Other Authors      Dr. Meshal Al Akeel | Marc Saroufim | Sultan Abdeen (all Al Akeel & Partners)

Following Mayer Brown and Al Akeel & Partners’ alliance in May 2022, we are delighted to launch this joint series about arbitration in the Kingdom of Saudi Arabia.

Part 3: Arbitration in Saudi Arabia - The SCCA Arbitration Rules 2023

Following our detailed Legal Update on the Saudi Center for Commercial Arbitration (“SCCA”) in Part 2, in this Part 3, we examine the SCCA’s recently published arbitration rules (the “2023 Rules”), which came into force on 1 May 2023.

The 2023 Rules:

This Legal Update highlights ten key changes to the 2023 Rules, when compared to their predecessor rules, implemented in 2016 and subsequently revised in 2018 and 2021.

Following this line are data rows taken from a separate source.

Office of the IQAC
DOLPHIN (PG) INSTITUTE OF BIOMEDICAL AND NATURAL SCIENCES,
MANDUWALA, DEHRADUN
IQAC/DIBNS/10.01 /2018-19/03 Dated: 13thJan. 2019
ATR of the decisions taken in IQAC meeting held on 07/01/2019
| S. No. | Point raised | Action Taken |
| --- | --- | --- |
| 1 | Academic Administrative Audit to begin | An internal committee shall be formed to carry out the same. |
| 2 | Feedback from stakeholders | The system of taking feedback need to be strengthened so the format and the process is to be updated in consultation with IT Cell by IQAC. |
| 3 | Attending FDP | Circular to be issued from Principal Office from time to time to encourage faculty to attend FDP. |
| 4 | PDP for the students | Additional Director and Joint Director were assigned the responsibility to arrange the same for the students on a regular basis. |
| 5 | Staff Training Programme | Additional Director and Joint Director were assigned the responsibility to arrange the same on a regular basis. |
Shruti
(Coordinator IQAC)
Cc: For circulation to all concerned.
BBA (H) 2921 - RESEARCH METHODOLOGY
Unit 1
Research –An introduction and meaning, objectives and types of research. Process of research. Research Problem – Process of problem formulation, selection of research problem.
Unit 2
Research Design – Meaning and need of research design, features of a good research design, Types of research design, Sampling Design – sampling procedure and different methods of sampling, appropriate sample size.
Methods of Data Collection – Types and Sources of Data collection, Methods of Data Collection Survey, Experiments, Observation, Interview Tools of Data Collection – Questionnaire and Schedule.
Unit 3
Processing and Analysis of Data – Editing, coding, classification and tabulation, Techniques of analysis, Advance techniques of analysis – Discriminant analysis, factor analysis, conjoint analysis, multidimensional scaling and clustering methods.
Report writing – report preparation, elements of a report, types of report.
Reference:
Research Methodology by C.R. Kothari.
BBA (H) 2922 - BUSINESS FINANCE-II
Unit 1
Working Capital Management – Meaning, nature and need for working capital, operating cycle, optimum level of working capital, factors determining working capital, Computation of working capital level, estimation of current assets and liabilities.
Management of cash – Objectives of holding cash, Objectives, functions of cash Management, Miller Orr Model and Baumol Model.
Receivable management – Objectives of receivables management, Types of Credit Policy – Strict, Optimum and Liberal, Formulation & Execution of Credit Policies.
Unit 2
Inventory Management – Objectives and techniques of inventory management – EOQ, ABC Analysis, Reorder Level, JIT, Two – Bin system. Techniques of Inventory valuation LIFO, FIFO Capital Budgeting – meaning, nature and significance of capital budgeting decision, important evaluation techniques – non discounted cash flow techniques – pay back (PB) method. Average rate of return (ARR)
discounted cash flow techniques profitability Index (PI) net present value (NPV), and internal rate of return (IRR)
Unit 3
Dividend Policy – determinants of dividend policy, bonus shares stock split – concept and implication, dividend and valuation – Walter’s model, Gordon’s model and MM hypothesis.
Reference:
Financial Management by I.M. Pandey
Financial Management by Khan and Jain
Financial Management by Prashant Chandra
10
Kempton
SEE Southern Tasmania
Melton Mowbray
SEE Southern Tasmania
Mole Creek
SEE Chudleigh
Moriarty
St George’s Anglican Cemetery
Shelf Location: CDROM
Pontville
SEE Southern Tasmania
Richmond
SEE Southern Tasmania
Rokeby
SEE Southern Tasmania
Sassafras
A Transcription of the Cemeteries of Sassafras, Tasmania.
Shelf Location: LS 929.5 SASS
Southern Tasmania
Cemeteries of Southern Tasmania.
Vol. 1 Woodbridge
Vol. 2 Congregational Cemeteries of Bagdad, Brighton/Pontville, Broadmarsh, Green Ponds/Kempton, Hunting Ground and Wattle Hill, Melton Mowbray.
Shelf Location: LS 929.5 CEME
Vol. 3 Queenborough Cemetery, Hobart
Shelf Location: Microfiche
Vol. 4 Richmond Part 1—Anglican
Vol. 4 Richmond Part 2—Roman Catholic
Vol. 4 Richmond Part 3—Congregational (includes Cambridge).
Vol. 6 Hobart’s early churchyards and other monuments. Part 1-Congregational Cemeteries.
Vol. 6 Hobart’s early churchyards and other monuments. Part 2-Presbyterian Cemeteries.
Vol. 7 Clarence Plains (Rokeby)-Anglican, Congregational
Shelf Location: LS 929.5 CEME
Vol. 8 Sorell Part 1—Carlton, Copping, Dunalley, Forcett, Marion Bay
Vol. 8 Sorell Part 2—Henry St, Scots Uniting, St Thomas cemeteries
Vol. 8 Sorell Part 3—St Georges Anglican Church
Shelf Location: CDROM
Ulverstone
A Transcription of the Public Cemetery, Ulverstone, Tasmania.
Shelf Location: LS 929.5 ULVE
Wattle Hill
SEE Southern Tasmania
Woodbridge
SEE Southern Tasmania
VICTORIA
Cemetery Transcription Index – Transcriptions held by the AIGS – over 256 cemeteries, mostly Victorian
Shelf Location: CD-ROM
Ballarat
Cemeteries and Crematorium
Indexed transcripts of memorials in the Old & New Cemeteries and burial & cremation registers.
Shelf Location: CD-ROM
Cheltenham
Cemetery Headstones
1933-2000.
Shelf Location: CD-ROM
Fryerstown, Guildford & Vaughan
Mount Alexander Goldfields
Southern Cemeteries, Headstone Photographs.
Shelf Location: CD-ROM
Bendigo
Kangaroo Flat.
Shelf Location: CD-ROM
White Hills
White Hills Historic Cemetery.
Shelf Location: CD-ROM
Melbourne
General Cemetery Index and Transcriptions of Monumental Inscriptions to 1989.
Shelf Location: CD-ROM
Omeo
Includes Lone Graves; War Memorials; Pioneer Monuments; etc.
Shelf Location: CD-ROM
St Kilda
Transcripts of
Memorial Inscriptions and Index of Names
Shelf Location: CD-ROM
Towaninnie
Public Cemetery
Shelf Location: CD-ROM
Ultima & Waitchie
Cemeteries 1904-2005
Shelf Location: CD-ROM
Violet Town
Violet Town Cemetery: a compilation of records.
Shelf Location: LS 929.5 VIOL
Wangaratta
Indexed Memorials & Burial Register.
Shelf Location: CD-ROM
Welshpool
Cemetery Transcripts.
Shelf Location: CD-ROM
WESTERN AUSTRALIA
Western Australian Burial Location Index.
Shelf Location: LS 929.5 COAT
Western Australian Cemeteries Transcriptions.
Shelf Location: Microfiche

1. Establishment of a new SCCA Court

The 2023 Rules provide for the establishment of an SCCA Court that will make administrative decisions in relation to arbitrations administered under the SCCA rules. The SCCA Court is independent from the SCCA, in line with international standards. Other leading institutions such as the ICC, LCIA, DIAC, and SIAC also have an equivalent supervisory court.

The SCCA Court itself is composed of 15 judges with diverse backgrounds, including academics, arbitrators, practitioners, and retired appeal court judges. Professor Jan Paulsson has been elected as the Court President, while Mr. James Hosking and Dr. Ziad Al-Sudairy will serve as Vice Presidents of the Court.

The role of the SCCA Court includes:

  • the appointment of emergency arbitrators (Article 7);
  • determining objections to multi-contract arbitrations and consolidating arbitrations (Articles 11 and 13);
  • the appointment of arbitrators (Article 16);
  • deciding challenges to arbitrators (Article 18);
  • determining the place of arbitration (Article 22);
  • reviewing and approving awards (Article 36); and
  • determining administrative and arbitrator fees (Articles 41 and 42).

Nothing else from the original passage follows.